Almost universally, they were tired of what they saw as dishonesty coming from politicians on both sides of the aisle.

“We need an outsider. We need somebody who’s going to get in there and not have all the obligations to the special interests,” said Tracey Knocht, of Carlisle. “We need somebody who’s going to be for what the people want.”

“I want someone who’s here for the country, and not for themselves or their own political party,” Ben Hauer, of Schuylkill Haven, Pennsylvania, who would have preferred Rand Paul if the Kentucky senator were still in the race. “I like Trump because he’s not in the pocket of lobbyists.”

They are fundamentally tired of politicians who talk endlessly but can’t seem to cut cleanly through all the problems the country faces, and perhaps the most striking commonality among the Trump faithful is a belief that the billionaire would be a strong leader who could.
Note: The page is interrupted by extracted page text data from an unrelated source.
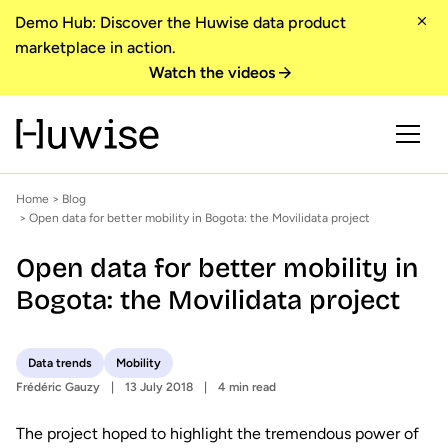
Demo Hub: Discover the Huwise data product
marketplace in action.
Watch the videos
Home
>
Blog
> Open data for better mobility in Bogota: the Movilidata project
Open data for better mobility in
Bogota: the Movilidata project
Data trends
Mobility
Frédéric Gauzy
13 July 2018
4 min read
The project hoped to highlight the tremendous power of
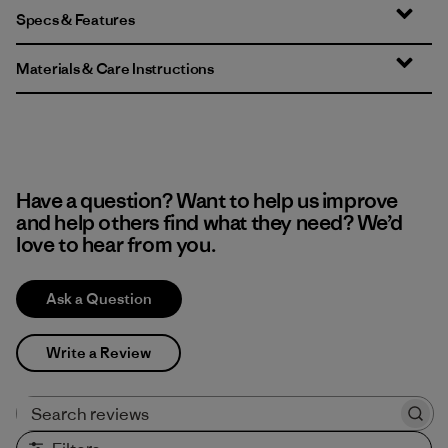
Specs & Features
Materials & Care Instructions
Have a question? Want to help us improve
and help others find what they need? We’d
love to hear from you.
Ask a Question
Write a Review
Search reviews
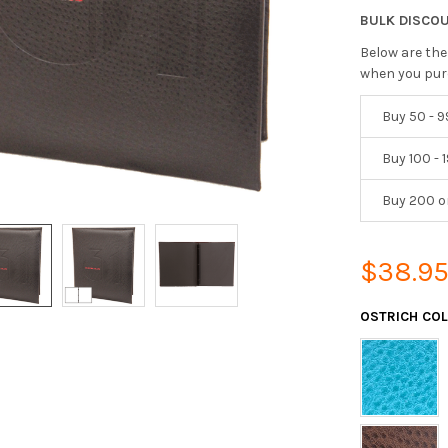
BULK DISCO
Below are the
when you pur
Buy 50 - 9
Buy 100 - 
Buy 200 o
$38.9
OSTRICH CO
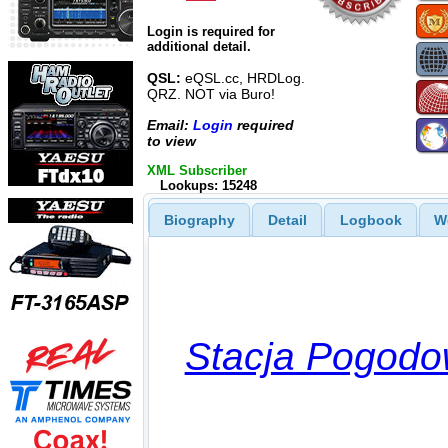
Login is required for
additional detail.
QSL:
eQSL.cc, HRDLog.
QRZ. NOT via Buro!
Email:
Login
required
to view
XML Subscriber
Lookups: 15248
Biography
Detail
Logbook
W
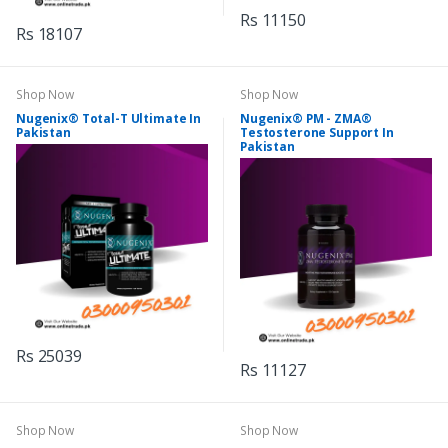
Rs 11150
Rs 18107
Shop Now
Shop Now
Nugenix® Total-T Ultimate In
Nugenix® PM - ZMA®
Pakistan
Testosterone Support In
Pakistan
Rs 25039
Rs 11127
Shop Now
Shop Now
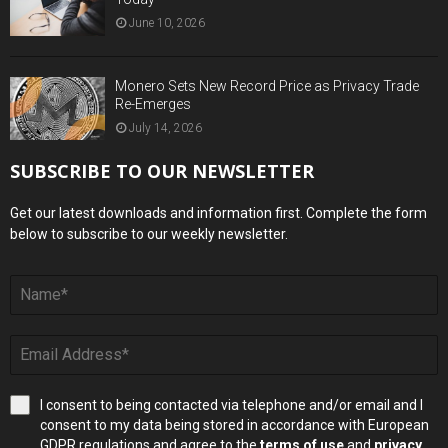
June 10, 2026
Monero Sets New Record Price as Privacy Trade
Re-Emerges
July 14, 2026
SUBSCRIBE TO OUR NEWSLETTER
Get our latest downloads and information first. Complete the form
below to subscribe to our weekly newsletter.
I consent to being contacted via telephone and/or email and I
consent to my data being stored in accordance with European
GDPR regulations and agree to the
terms of use
and
privacy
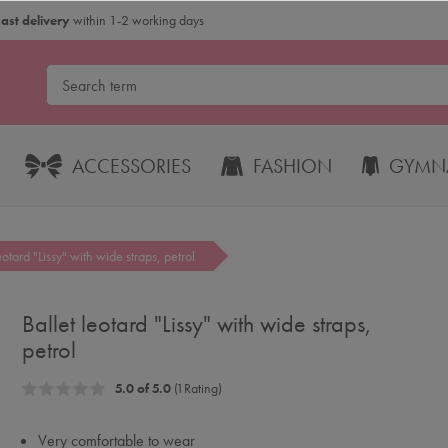
Fast delivery
within 1-2 working days
ACCESSORIES
FASHION
GYMNA
eotard "Lissy" with wide straps, petrol
Ballet leotard "Lissy" with wide straps,
petrol
5.0 of 5.0
(1 Rating)
Very comfortable to wear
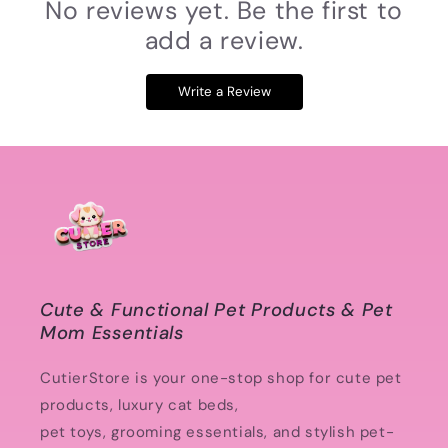
No reviews yet. Be the first to
add a review.
Write a Review
Cute & Functional Pet Products & Pet
Mom Essentials
CutierStore is your one-stop shop for cute pet
products, luxury cat beds,
pet toys, grooming essentials, and stylish pet-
“Trump is an inspiration. He doesn’t take any crap from anyone,” said Zach Hurd, of East Berlin, Pennsylvania, a 21-year-old who wore American-flag-painted glasses but was at a loss to explain how his life was suffering. Nevertheless, he was responding to the strongman appeal of Trump. "A country's leader is what defines people's respect worldwide."

“I really feel he can make America proud and strong, so we can proudly say we’re proud to be an American, born in the USA, and feel that sense of patriotism, sense of pride and sense of being a real American,” said Adam Richter, 75, of Waynesboro, Pennsylvania.

According to a recent analysis by political consultant Matthew MacWilliams, a leaning toward authoritarian personality traits is the greatest single predictor of support for Trump. And while such sentiments are more prevalent among Republicans, enough Democrats and independents exist who express authoritarian views that there's a path to victory for Trump, or someone like him, in a general election, despite what polls say at this stage.

Perhaps what liberals should be most concerned about is not the comments that Trump voters make about race, foreigners and women, but the underlying reasons why they still like him, even when they think the liberals might be right.